Zawsze przed świętami Bożego Narodzenia ogarnia mnie przygnębienie, kiedy pomyślę o milionach karpi, których krew zostanie wtedy przelana. W imię tradycji, prawie 40 milionów Polaków będzie dławiło się ośćmi łykając śmierdzące szlamem mięso, śpiewając w międzyczasie kolędy. Pamiętam z dzieciństwa te wieczory, już po ubraniu choinki ale przed przyjściem Świętego Mikołaja. Przy nakrytym białym obrusem stole gromadziła się rodzina, z kuchni dochodził miły zapach zupy grzybowej i innych pyszności. A jeszcze kilka godzin temu, z tej samej kuchni można było usłyszeć głuche dźwięki młotka, którym mój tata próbował trafić w głowę szamoczącego się karpia. A Wigilia jest podobno świętem "dobroci i miłości", kiedy to nawet zwierzęta mówią ludzkim głosem. Myślę, że ryby też chciałyby nam wtedy coś powiedzieć. Ale jak tu mówić będąc... w żołądku?
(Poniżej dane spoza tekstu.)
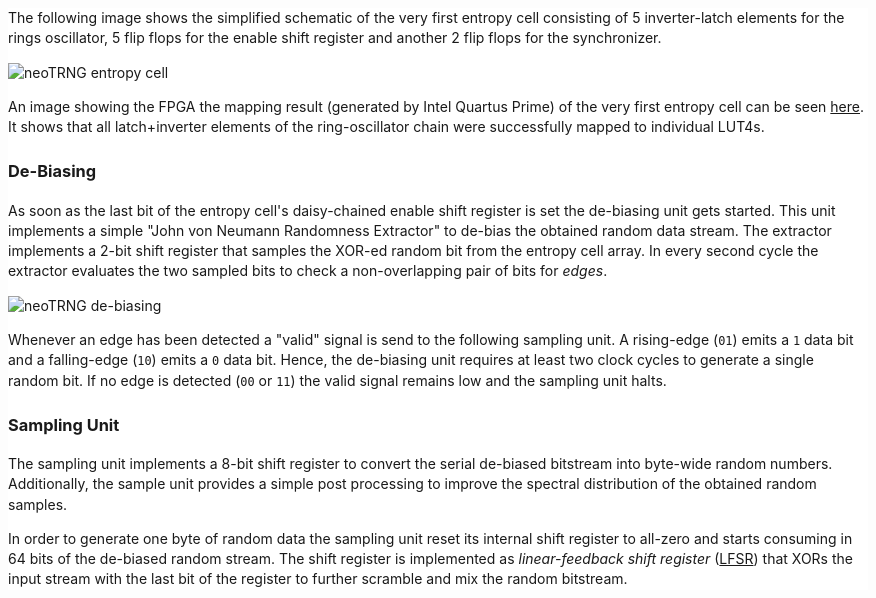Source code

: The following image shows the simplified schematic of the very first entropy cell consisting of 5
inverter-latch elements for the rings oscillator, 5 flip flops for the enable shift register and another 2
flip flops for the synchronizer.

![neoTRNG entropy cell](https://raw.githubusercontent.com/stnolting/neoTRNG/main/img/neotrng_ring_oscillator.png)

An image showing the FPGA the mapping result (generated by Intel Quartus Prime) of the very first entropy
cell can be seen [here](https://raw.githubusercontent.com/stnolting/neoTRNG/main/img/neotrng_cell_map.png).
It shows that all latch+inverter elements of the ring-oscillator chain were successfully mapped to individual
LUT4s.


### De-Biasing

As soon as the last bit of the entropy cell's daisy-chained enable shift register is set the de-biasing
unit gets started. This unit implements a simple "John von Neumann Randomness Extractor" to de-bias the
obtained random data stream. The extractor implements a 2-bit shift register that samples the XOR-ed
random bit from the entropy cell array. In every second cycle the extractor evaluates the two sampled bits
to check a non-overlapping pair of bits for _edges_.

![neoTRNG de-biasing](https://raw.githubusercontent.com/stnolting/neoTRNG/main/img/neotrng_debiasing.png)

Whenever an edge has been detected a "valid" signal is send to the following sampling unit. A rising-edge
(`01`) emits a `1` data bit and a falling-edge (`10`) emits a `0` data bit. Hence, the de-biasing unit
requires at least two clock cycles to generate a single random bit. If no edge is detected (`00` or `11`)
the valid signal remains low and the sampling unit halts.


### Sampling Unit

The sampling unit implements a 8-bit shift register to convert the serial de-biased bitstream into byte-wide
random numbers. Additionally, the sample unit provides a simple post processing to improve the spectral
distribution of the obtained random samples.

In order to generate one byte of random data the sampling unit reset its internal shift register to all-zero
and starts consuming in 64 bits of the de-biased random stream. The shift register is implemented as
_linear-feedback shift register_ ([LFSR](https://en.wikipedia.org/wiki/Linear-feedback_shift_register)) that
XORs the input stream with the last bit of the register to further scramble and mix the random bitstream.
Zupełnie nie rozumiem też wędkarzy. Wprawdzie jestem w stanie pojąć, że można siedzieć godzinami bez ruchu, wpatrując się w podrygujący na wodzie spławik, ale jaką można mieć przyjemność w wyciąganiu z wody bezbronnych stworzeń, które często nie nadają się nawet do zjedzenia, tego zrozumieć nie mogę. Jak pisze Peter Singer w "Wyzwoleniu zwierząt": z pewnością tylko dlatego, że ryby nie skomlą i nie piszczą w sposób, który moglibyśmy słyszeć, ludziom wydaje się, iż jest rzeczą przyjemną spędzać popołudnie siedząc nad wodą z hakiem i kijem podczas gdy wcześniej złapane ryby powoli umierają obok nich. Z resztą wędkarze w większości deklarują się jako miłośnicy przyrody - ostatnio lansowana jest moda na wędkowanie "ekologiczne" - tzw. no kill. Polega to na tym, że złapaną rybkę zaraz wypuszcza się z powrotem do wody. Jednak nikt nie jest w stanie zmierzyć cierpienia tej ryby, której metalowy haczyk rozorał podniebienie albo pokaleczył skrzela. Może jednak wędkarze wciąż wierzą w bajkę o złotej rybce? Franz Kafka, zachwycony pięknem oglądanej w akwarium ryby, powiedział: Teraz już mogę patrzeć na ciebie w pokoju. Już nigdy więcej cię nie zjem. Sprawmy, abyśmy my także mogli podziwiać piękno ryb z czystym sumieniem.
Na zakończenie zacytuję słowa wielkiego badacza oceanu, Jacquesa Cousteau: Może nadszedł już czas, abyśmy sformułowali kodeks moralny, który regulowałby nasze stosunki ze stworzeniami morskimi tak samo, jak z tymi żyjącymi na suchym lądzie. Jest to moim marzeniem.
Myślę, że jest to również marzeniem każdego obrońcy praw zwierząt.